CORRECTION: Tax Court Make Decisions For and Against Taxpayers
The prospect of delaying tax collections by using frivolous court cases is not a good tactic. The U.S. Tax Court levied penalties totaling $117,500 from 2004 up to now. The Seattle Times reports that taxpayer penalties since 2001 now total $378,900.
Tax court cases are sometimes appealed to higher courts but even federal appeals courts have upheld earlier Tax Court decisions and imposed steep penalties. Tax Court can impose penalties up to $25,000 on those taxpayers going to court to delay payment.
“Taxpayers have rights they should use when appropriate but anyone who abuses those rights should understand they can incur significant penalties,” said Kevin Brown, commissioner of the IRS Small Business/Self-Employed Division, according to the Seattle Times.
Tax Court also hands down decisions that go in the favor of taxpayers. Tax Court recently clarified rules concerning the deduction of points taken off income tax returns. Your mortgage is already deductible up to $1 million. Some lenders charge a point or more in addition to the mortgage amount. A point is equivalent to 1 percent of the mortgage loan amount. Lenders can charge as many points as possible under the law. At some point with so many points being charged, the loan becomes usurious or can be called “predatory lending”.
Although fully deductible in the year paid by the borrower to the lender for home purchase or property improvement, the IRS used to require that a separate check be written for points. The IRS has not enforced this in recent years but writing a separate check at closing for points paid makes sense as well as ensuring the settlement statement (form HUD-1) reflects the number of points and money you have paid.
In a refinance loan, the points may not be deductible fully in the year paid. In many situations, the IRS requires you allocate the points by the term of the loan. Should you pay off the loan early, the remaining unallocated points can be deducted for that tax year.
If a portion of a refinance loan is used to make improvements to your home, then the points pertaining to the improvement itself can be deducted in the tax year the improvements are made. The remaining points have to be allocated over the life of the loan.
The Washington Post reports that the Tax Court found that if the entire refinance loan is used for improvements, taxpayers should be able to deduct the entire amount of points off their return for that tax year even if the improvements were completed over several years after the initial tax year.
In a recent case before the U.S. Tax Court, the Washington Post reports that a judge heard a case where the IRS had denied such a deduction by a California couple. The apparent sticking point for the IRS was that the improvements were made over several years and required instead that the couple allocate the $4400 they paid in points over the life of the 15-year loan.
The couple presented evidence in court for all their home improvements. Work started in 1999 and was completed in 2003 for a total of four years or work. The judge reversed the IRS position allowing the deduction under Section 461(g) of the Tax Code.
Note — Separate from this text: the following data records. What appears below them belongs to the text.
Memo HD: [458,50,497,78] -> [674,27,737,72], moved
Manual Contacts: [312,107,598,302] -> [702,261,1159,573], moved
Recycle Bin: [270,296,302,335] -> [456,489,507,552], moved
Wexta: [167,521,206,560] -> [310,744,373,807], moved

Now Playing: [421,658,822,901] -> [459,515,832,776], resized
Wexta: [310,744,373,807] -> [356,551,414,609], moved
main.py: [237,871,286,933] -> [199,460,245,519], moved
The judge rebuked the IRS stating that they “presented no authority that would require the improvements to be performed in the year of the refinancing.”
According to the Washington Post, the Tax Court judge also stated, “The Court has never specifically addressed under what facts and circumstances section 461(g)(2) allows a taxpayer to deduct points during refinancing.” The judge also cautioned that the words “in connection with” as it pertained to Tax Code Section 461(g) required a broad interpretation. This case is not a legal precedent for other cases.
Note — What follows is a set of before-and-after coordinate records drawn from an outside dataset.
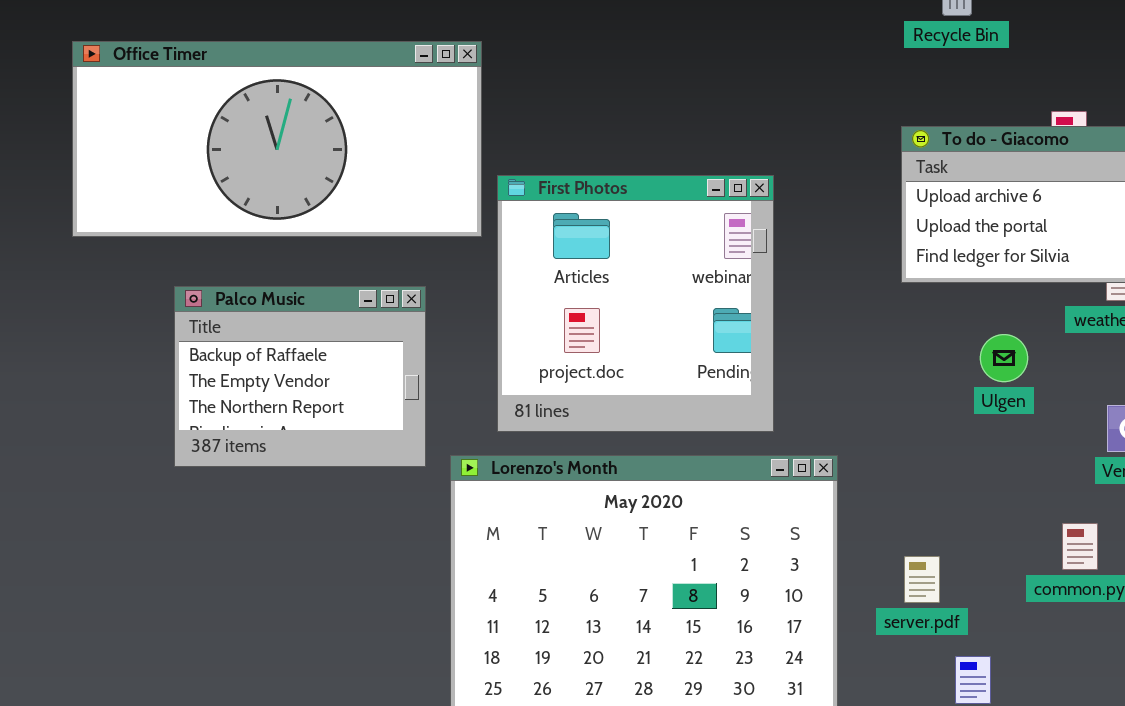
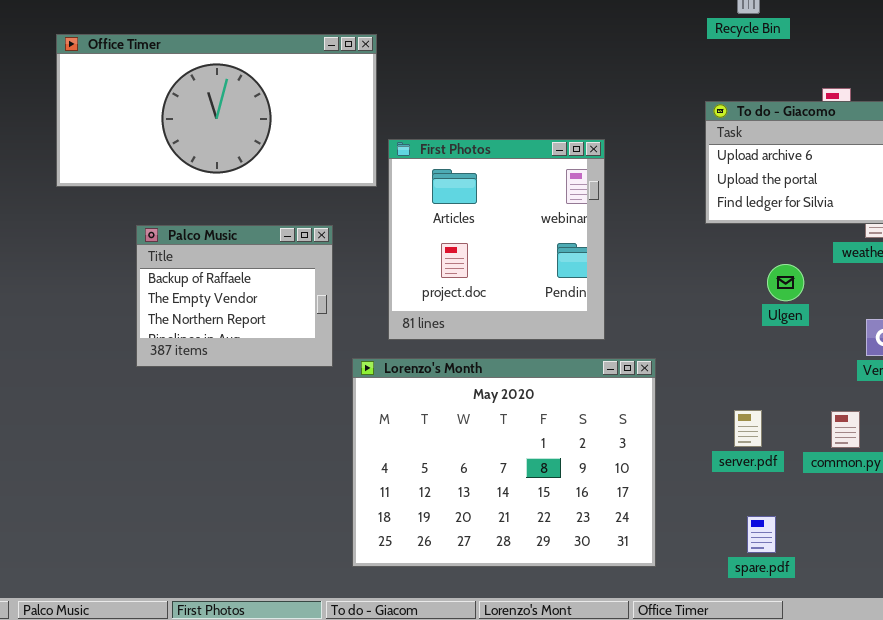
server.pdf: [904,556,940,603] -> [734,410,762,447], moved

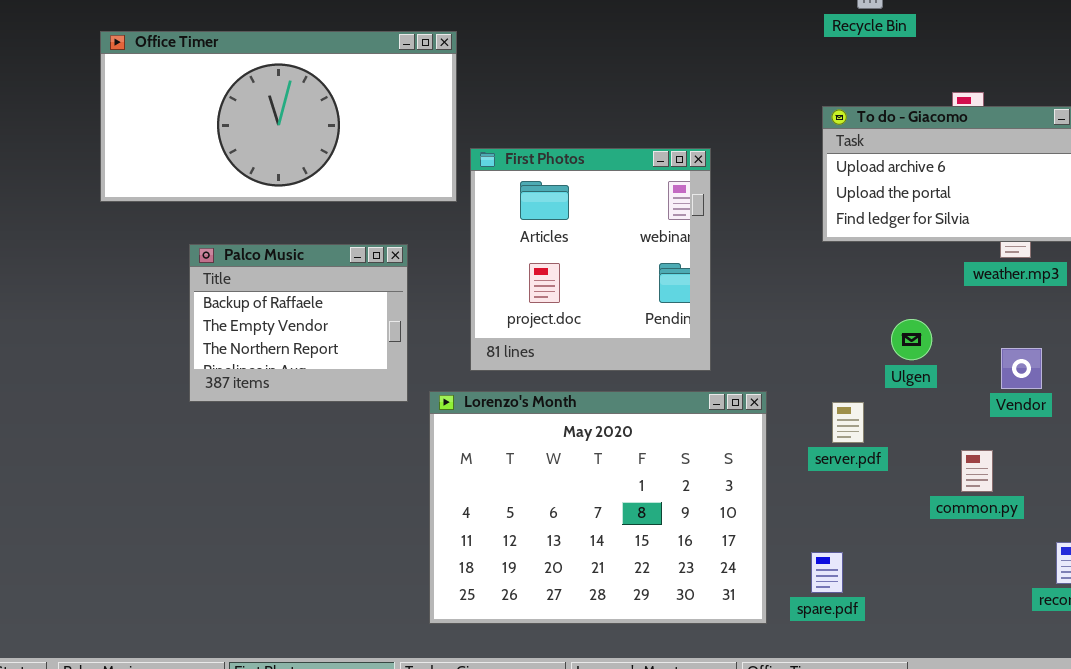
Ulgen: [767,264,804,301] -> [891,319,932,360], moved
server.pdf: [734,410,762,447] -> [832,402,864,443], moved
spare.pdf: [747,516,776,553] -> [811,552,843,593], moved

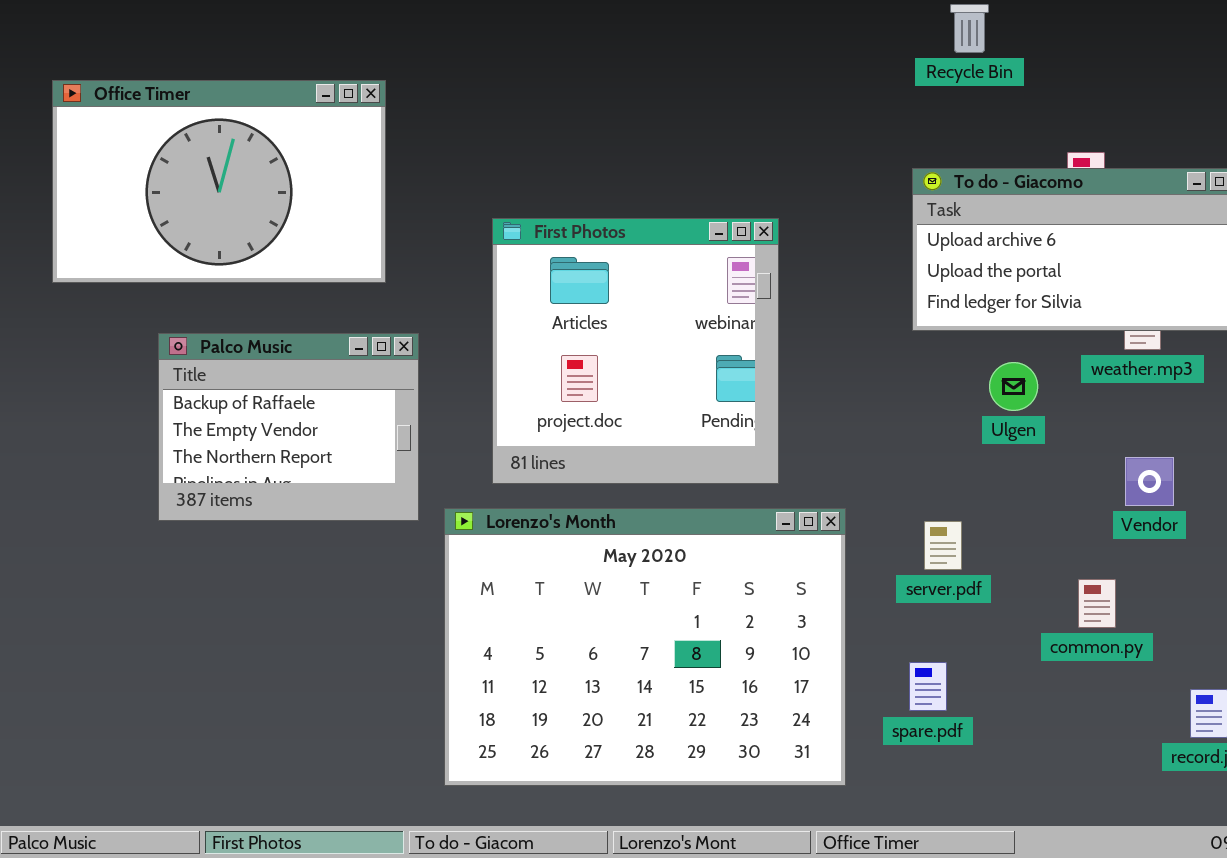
Office Timer: [100,31,457,202] -> [52,80,386,283], resized
Ulgen: [891,319,932,360] -> [989,362,1038,411], moved
spare.pdf: [811,552,843,593] -> [909,662,947,711], moved

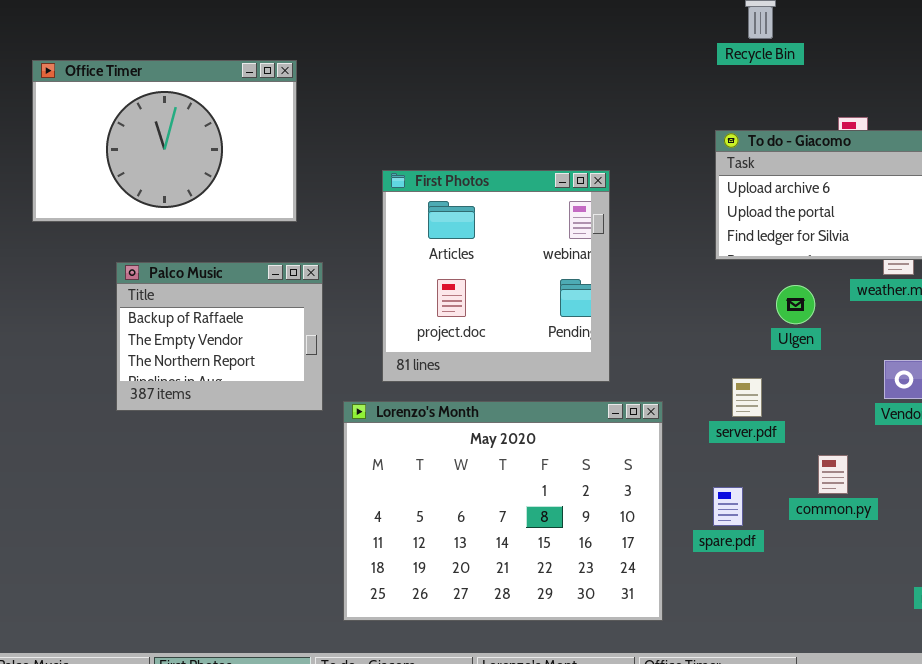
server.pdf: [924,521,962,570] -> [732,378,762,417], moved
common.py: [1078,579,1116,628] -> [818,455,848,494], moved
spare.pdf: [909,662,947,711] -> [713,487,743,526], moved

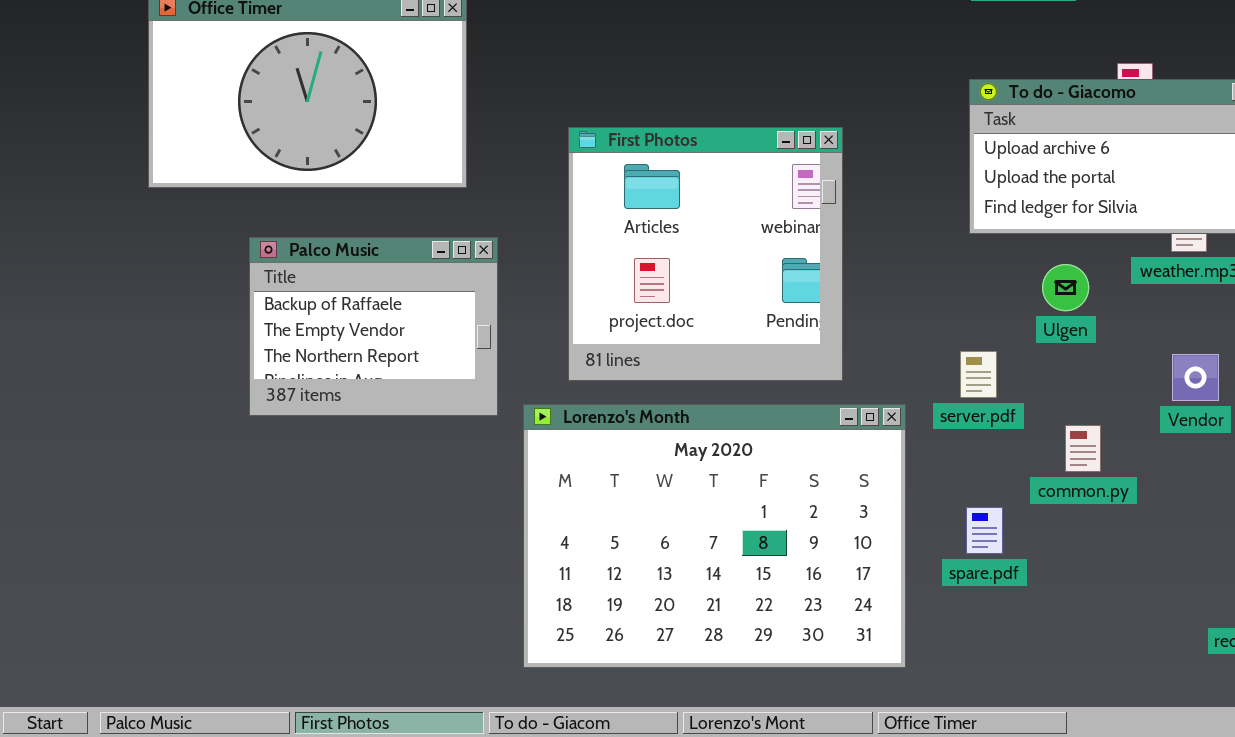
server.pdf: [732,378,762,417] -> [960,351,997,398], moved
common.py: [818,455,848,494] -> [1065,425,1101,472], moved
In other Tax Court news, the Chicago Tribune reports that U.S. Tax Court judges secretly changed at least five of the findings of lower level trial judges. In making the 117 cases public following inquiries by the Tribune, Chief Tax Court Judge Joel Gerber ordered that the parties involved in the cases to receive copies of each lower level judge’s finding. Gerber also stated that “the decisions in these cases are final … and remain in full force and effect,” potentially leaving no room to challenge the decisions.
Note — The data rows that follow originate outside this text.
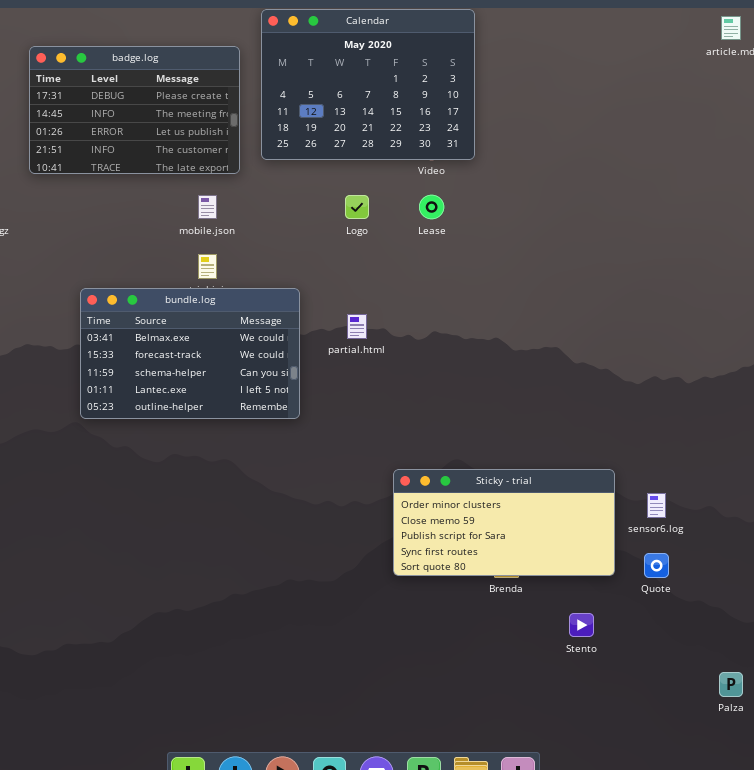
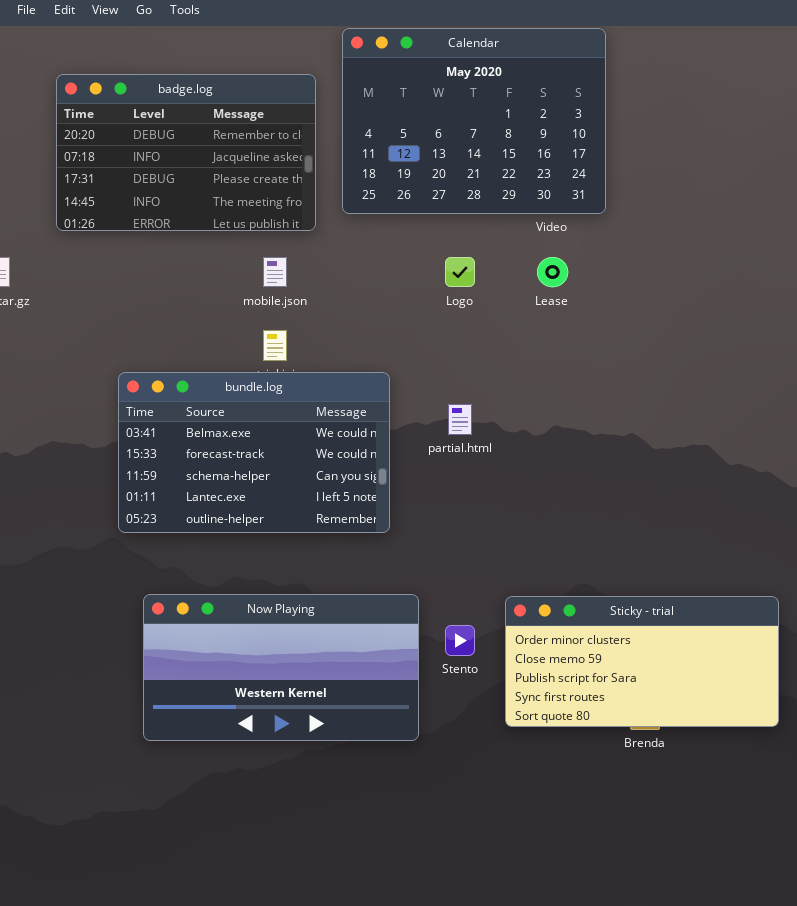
badge.log: [29,46,240,174] -> [56,74,316,231], scrolled up 2 rows
Now Playing: none -> [143,594,419,741], opened
Stento: [569,613,594,637] -> [445,625,475,656], moved

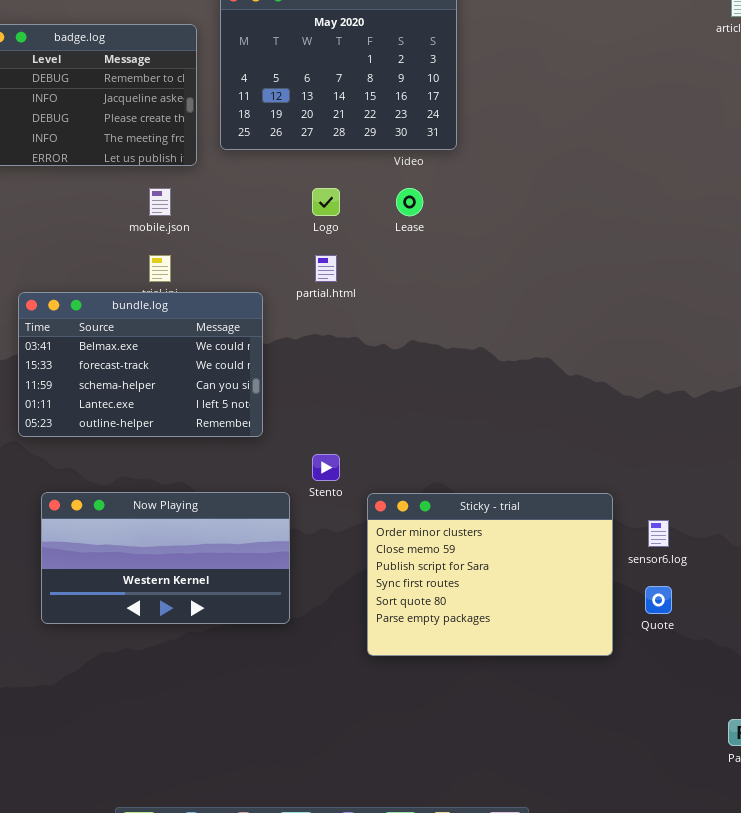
partial.html: [448,404,472,435] -> [315,255,337,282], moved
Sticky - trial: [505,596,779,727] -> [367,493,613,656], resized
Stento: [445,625,475,656] -> [312,454,340,481], moved

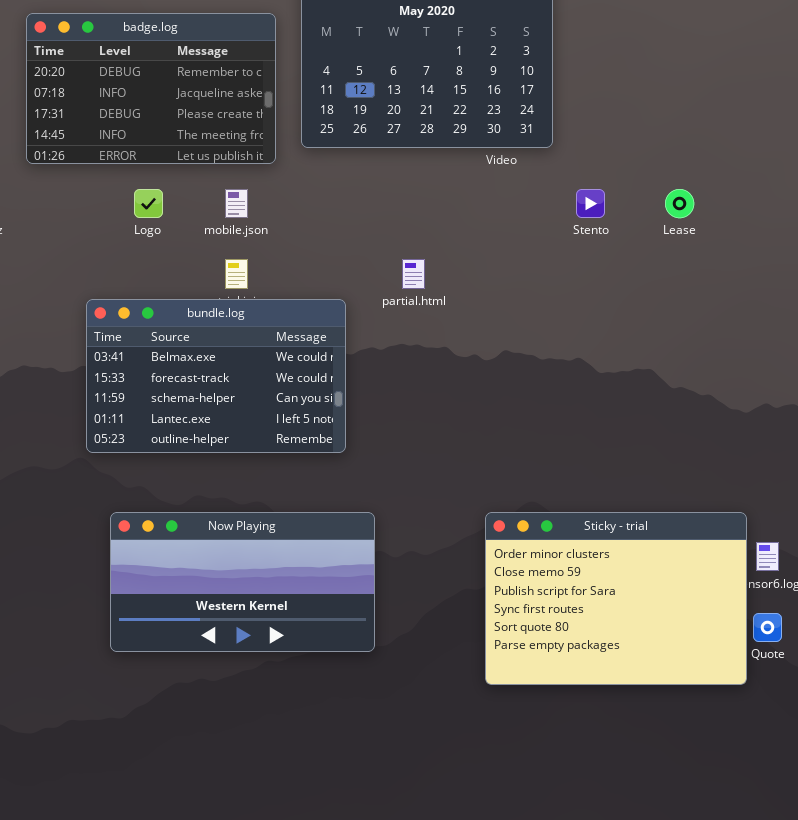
Logo: [312,188,340,216] -> [134,189,163,218], moved
Lease: [396,188,423,216] -> [665,189,694,218], moved
Stento: [312,454,340,481] -> [576,189,605,218], moved
Sticky - trial: [367,493,613,656] -> [485,512,747,685], moved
The Tribune's inquiry found that official Tax Court opinions were made on more than 900 cases in which lower level trial judges initially handled the cases. There was no explanation of why only 117 of the lower level trial judge findings could be located. This lack of information may change when new rules go into effect on September 30 making the lower court decisions a matter of public record as they have not been since 1984.